この清の対応の結果、イギリスと清の貿易では、清の商人は銀での支払いのみを認めることとなった。当時のイギリスでは茶、陶磁器、絹を大量に清から輸入していたが、これらと代償に大量に中国に輸出する商品を欠いていた。これに対し、イギリスはアメリカ独立戦争の戦費調達や産業革命による資本蓄積のため、銀の国外流出を抑制する政策をとり、インドの植民地で栽培した阿片(アヘン)を栽培し、中国に密輸することで三角貿易を成立させた(中国は1796年にアヘンの輸入を禁止)。その結果、次第にアヘン貿易が拡大し、中国社会でのアヘンの蔓延は清朝政府にとって無視できないほどになったため、1839年林則徐を欽差大臣に任命してアヘン貿易の取り締まりを開始した。

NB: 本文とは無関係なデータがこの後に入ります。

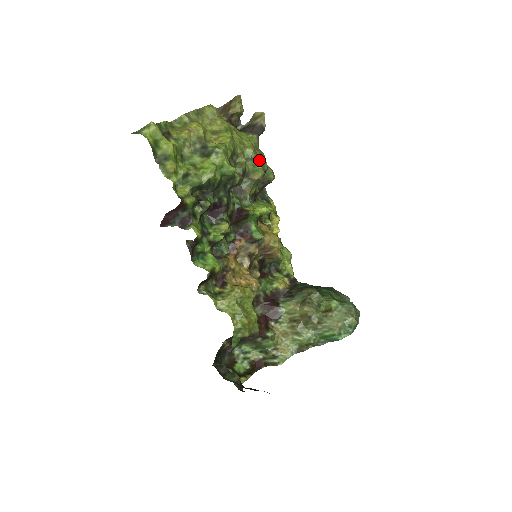
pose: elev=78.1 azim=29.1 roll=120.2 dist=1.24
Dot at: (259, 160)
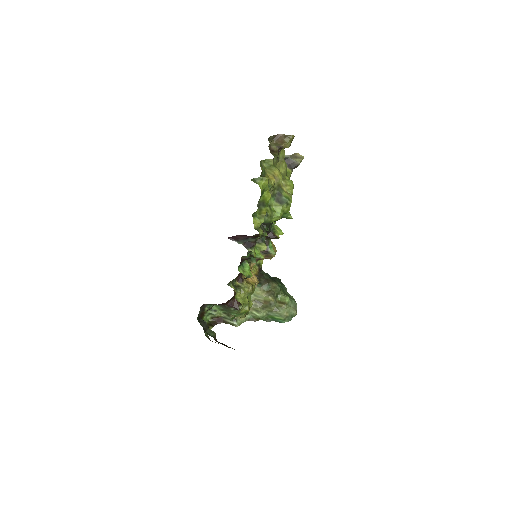
Dot at: occluded
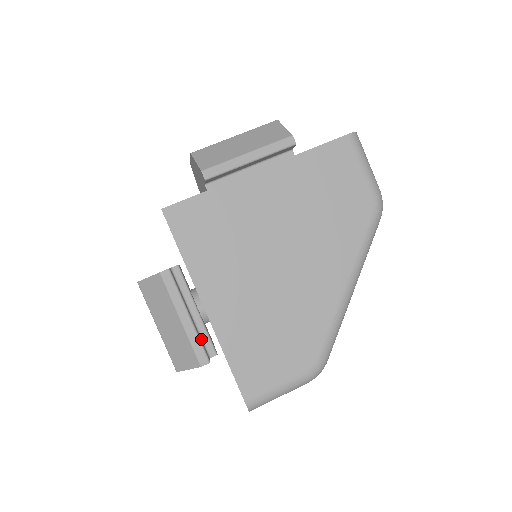
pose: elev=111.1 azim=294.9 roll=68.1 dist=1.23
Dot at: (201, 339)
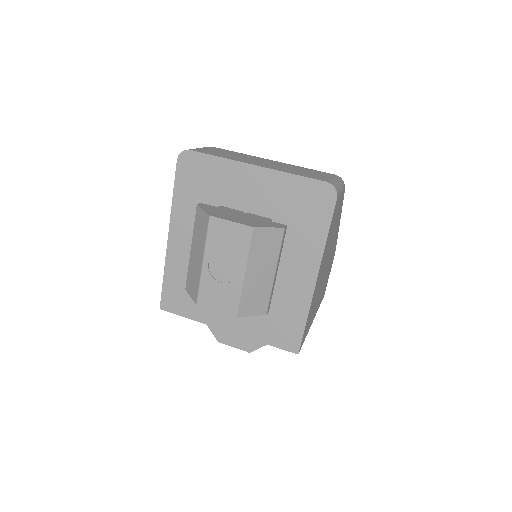
Dot at: occluded
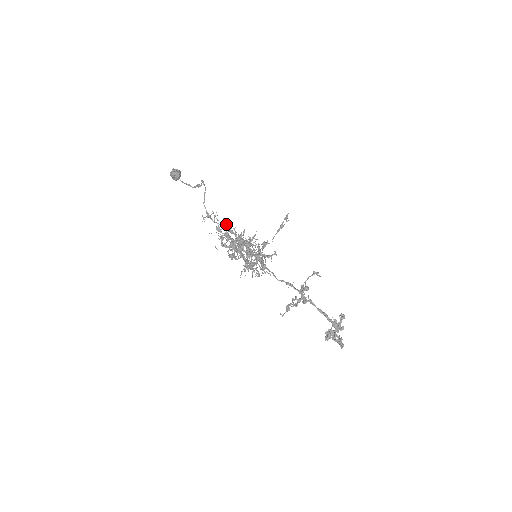
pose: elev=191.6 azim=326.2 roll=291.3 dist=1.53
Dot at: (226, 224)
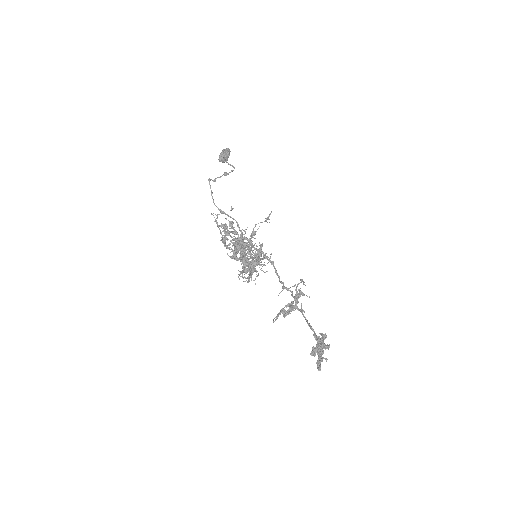
Dot at: (225, 225)
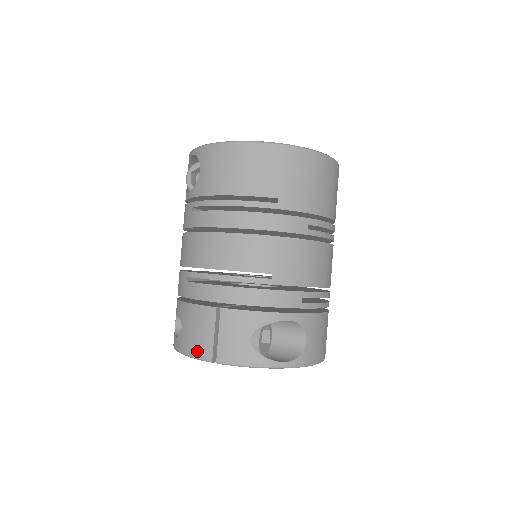
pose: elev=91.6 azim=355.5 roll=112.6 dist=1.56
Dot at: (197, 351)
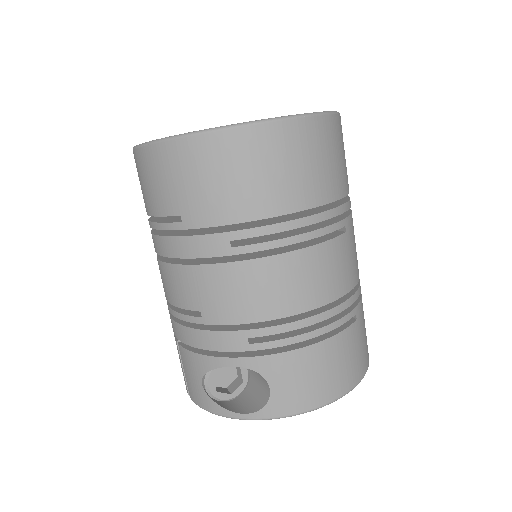
Dot at: occluded
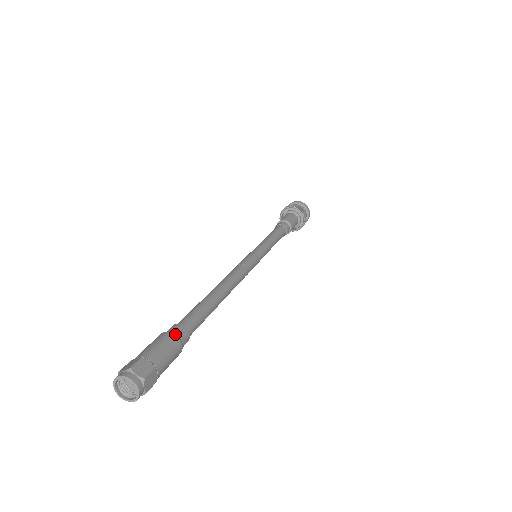
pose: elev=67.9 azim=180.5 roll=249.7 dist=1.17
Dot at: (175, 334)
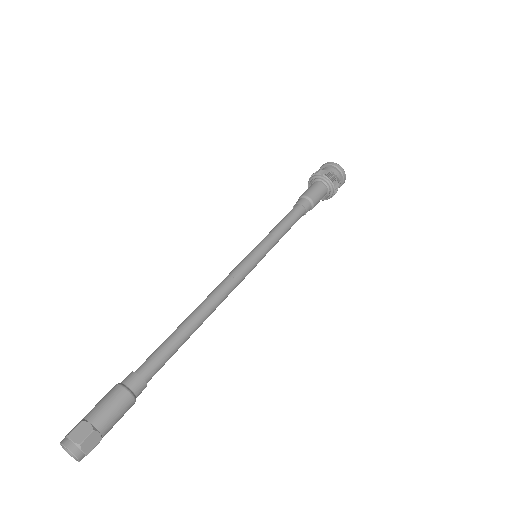
Dot at: (124, 387)
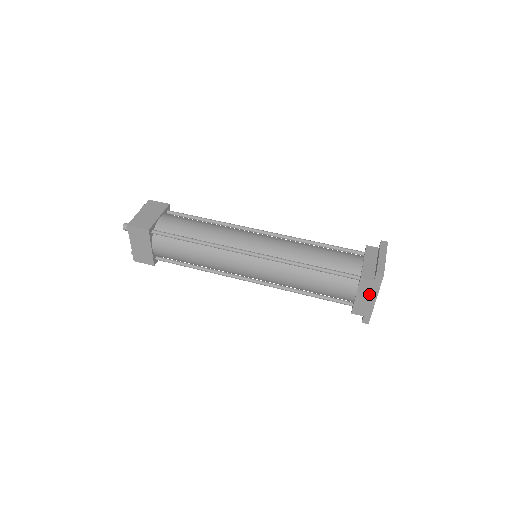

林則徐はイギリス商人らのアヘンを没収して処分する強攻策を取ったが、かねて自由貿易を望んでいたイギリス政府はこの機会に武力で開港させる決意を固めて翌1840年アヘン戦争を起こした。しかし、強力な近代兵器をもつイギリス軍に大敗した清は、1842年イギリスと南京条約(およびそれに付随する虎門寨追加条約、五口通商章程)を締結した。主な内容は、香港の割譲や上海ら五港の開港、領事裁判権の承認、関税自主権の喪失、清がイギリス以外の国と締結した条約の内容がイギリスに結んだ条約の内容よりも有利ならば、イギリスに対してもその内容を与えることとする片務的最恵国待遇の承認であった(その後、1844年にフランスと黄埔条約を、アメリカと望厦条約を締結した)。